▶ _DIRECTIVE_: Among the lines below, some may hold the word "yang"; state how many do, giving only the number.

[Extracted page text data]
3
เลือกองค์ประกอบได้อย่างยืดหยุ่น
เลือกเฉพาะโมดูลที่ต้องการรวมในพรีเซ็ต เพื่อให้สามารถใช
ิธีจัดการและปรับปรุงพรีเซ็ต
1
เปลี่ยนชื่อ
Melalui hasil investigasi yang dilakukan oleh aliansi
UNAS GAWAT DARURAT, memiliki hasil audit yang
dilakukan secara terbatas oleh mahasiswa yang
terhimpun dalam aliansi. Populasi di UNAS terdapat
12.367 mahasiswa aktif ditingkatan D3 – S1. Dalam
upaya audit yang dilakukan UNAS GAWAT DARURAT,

...

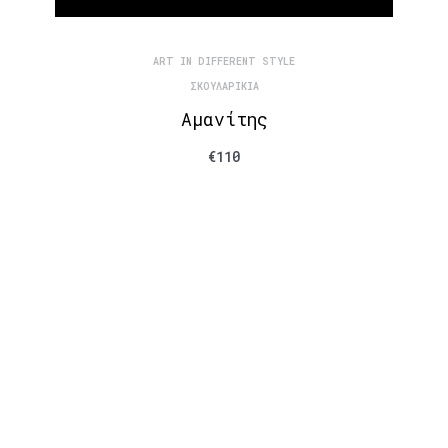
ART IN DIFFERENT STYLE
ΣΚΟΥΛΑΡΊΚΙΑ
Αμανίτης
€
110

--

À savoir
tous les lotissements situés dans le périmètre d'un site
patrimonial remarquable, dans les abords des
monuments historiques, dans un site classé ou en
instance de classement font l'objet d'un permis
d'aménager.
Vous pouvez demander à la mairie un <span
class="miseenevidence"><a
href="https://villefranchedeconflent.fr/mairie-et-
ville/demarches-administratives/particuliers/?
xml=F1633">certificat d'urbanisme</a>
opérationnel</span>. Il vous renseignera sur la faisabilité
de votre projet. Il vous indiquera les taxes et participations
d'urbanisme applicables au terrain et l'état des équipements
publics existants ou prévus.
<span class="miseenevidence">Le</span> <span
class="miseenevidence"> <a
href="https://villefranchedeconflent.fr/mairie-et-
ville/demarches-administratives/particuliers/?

▶ _WRITTEN RESPONSE_: 4